Under current law, a U.S. corporation may use foreign tax credits to reduce U.S. tax liability on offshore profits by whatever amount the company paid in taxes in the country in which it earned the profits. While this makes sense on a per-country basis, the 2017 tax law’s use of a blended or “global rate” provides a perverse incentive for companies to shift jobs and operations overseas in order to preserve the strategic value of tax havens.

The Removing Incentives for Outsourcing Act would fix this problem by:

  • Instituting a “per-country” minimum tax instead of a blended or “global rate” under current law and eliminating companies’ ability to deduct 10 percent of their return on tangible assets before the tax rate on foreign income applies.

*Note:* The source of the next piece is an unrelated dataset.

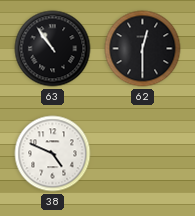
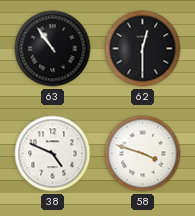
58: none -> 3:48
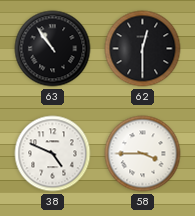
58: 3:48 -> 3:45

These changes would remove the incentive for companies to shift U.S. jobs and physical operations overseas (to countries with tax rates similar to the U.S.) in order to preserve the value of using tax havens. 
  • Requiring the Joint Committee on Taxation to conduct a study of various proposals for taxing overseas income and evaluate the options according to whether the proposal minimizes opportunities for avoidance of U.S. taxes and minimizes incentives for outsourcing American jobs.

“This bill takes direct aim at one of the biggest problems with our international tax system,” said Clark Gascoigne, senior policy advisor with the Financial Accountability and Corporate Transparency (FACT) Coalition. “The Removing Incentives for Outsourcing Act would reduce the outrageous tax incentives that reward corporations the more they shift profits to tax havens and real operations offshore. Requiring that tax rates apply to multinationals' offshore profits on a per-country basis is a necessary piece of any effort to end the incentive for offshore tax games."

The Removing Incentives for Outsourcing Act is also supported by the Institute on Taxation and Economic Policy (ITEP).